While the machine-readable medium 1022 is shown in an example embodiment to be a single medium, the term “machine-readable medium” may include a single medium or multiple media (e.g., a centralized or distributed database, and/or associated caches and servers) that store the one or more instructions 1024 or data structures. The term “machine-readable medium” shall also be taken to include any tangible medium that is capable of storing, encoding or carrying instructions (e.g., instructions 1024) for execution by the machine and that cause the machine to perform any one or more of the methodologies of the present disclosure, or that is capable of storing, encoding or carrying data structures utilized by or associated with such instructions. The term “machine-readable medium” shall accordingly be taken to include, but not be limited to, solid-state memories, and optical and magnetic media. Specific examples of machine-readable media include non-volatile memory, including by way of example semiconductor memory devices, e.g., Erasable Programmable Read-Only Memory (EPROM), Electrically Erasable Programmable Read-Only Memory (EEPROM), and flash memory devices; magnetic disks such as internal hard disks and removable disks; magneto-optical disks; and CD-ROM and DVD-ROM disks.
The instructions 1024 may further be transmitted or received over a communications network 1026 using a transmission medium. The instructions 1024 may be transmitted using the network interface device 1020 and any one of a number of well-known transfer protocols (e.g., HTTP). Examples of communication networks include a local area network (“LAN”), a wide area network (“WAN”), the Internet, mobile telephone networks, Plain Old Telephone Service (POTS) networks, and wireless data networks (e.g., WiFi and WiMax networks). The term “transmission medium” shall be taken to include any intangible medium that is capable of storing, encoding or carrying instructions for execution by the machine, and includes digital or analog communications signals or other intangible media to facilitate communication of such software.
The following numbered examples are embodiments.
Although an embodiment has been described with reference to specific example embodiments, it will be evident that various modifications and changes may be made to these embodiments without departing from the broader spirit and scope of the present disclosure. Accordingly, the specification and drawings are to be regarded in an illustrative rather than a restrictive sense. The accompanying drawings that form a part hereof, show by way of illustration, and not of limitation, specific embodiments in which the subject matter may be practiced.
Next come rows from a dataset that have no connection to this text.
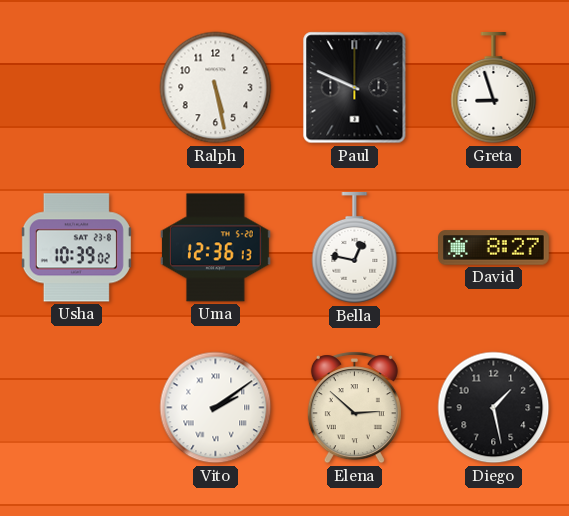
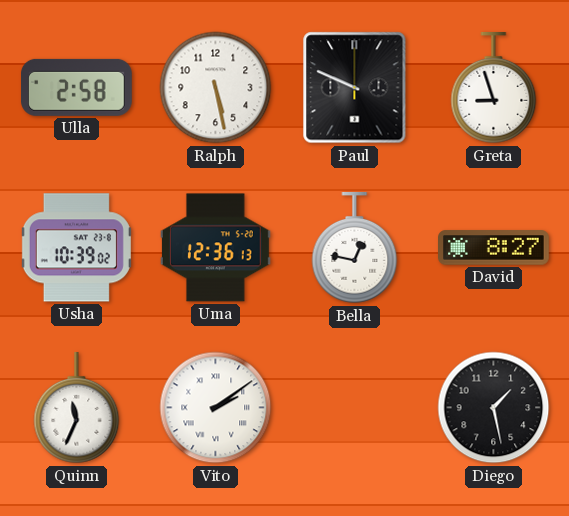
Ulla: none -> 2:58
Quinn: none -> 11:34
Elena: 2:52 -> none
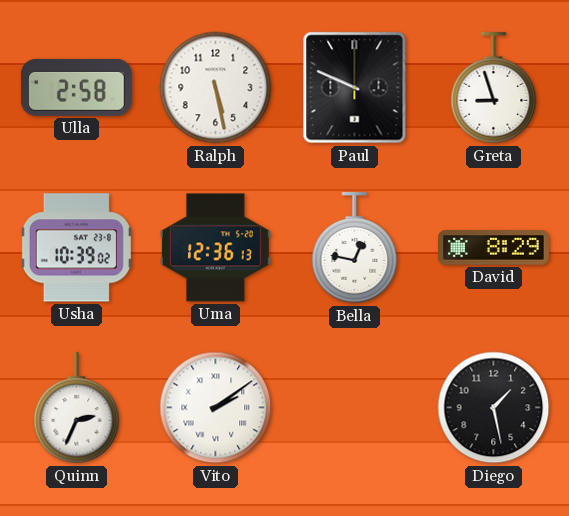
David: 8:27 -> 8:29
Quinn: 11:34 -> 2:34
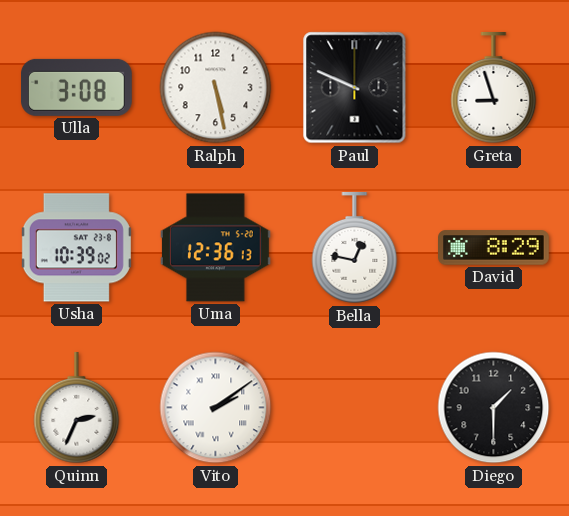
Ulla: 2:58 -> 3:08
Diego: 1:28 -> 1:30
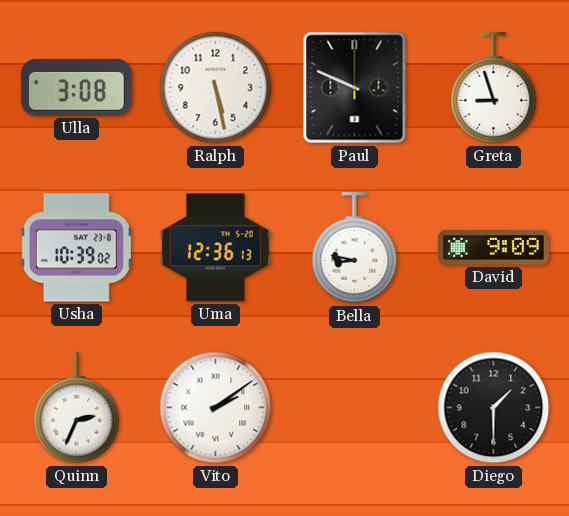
Bella: 12:47 -> 8:47
David: 8:29 -> 9:09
The embodiments illustrated are described in sufficient detail to enable those skilled in the art to practice the teachings disclosed herein. Other embodiments may be utilized and derived therefrom, such that structural and logical substitutions and changes may be made without departing from the scope of this disclosure. This Detailed Description, therefore, is not to be taken in a limiting sense, and the scope of various embodiments is defined only by the appended claims, along with the full range of equivalents to which such claims are entitled. Although specific embodiments have been illustrated and described herein, it should be appreciated that any arrangement calculated to achieve the same purpose may be substituted for the specific embodiments shown. This disclosure is intended to cover any and all adaptations or variations of various embodiments. Combinations of the above embodiments, and other embodiments not specifically described herein, will be apparent to those of skill in the art upon reviewing the above description.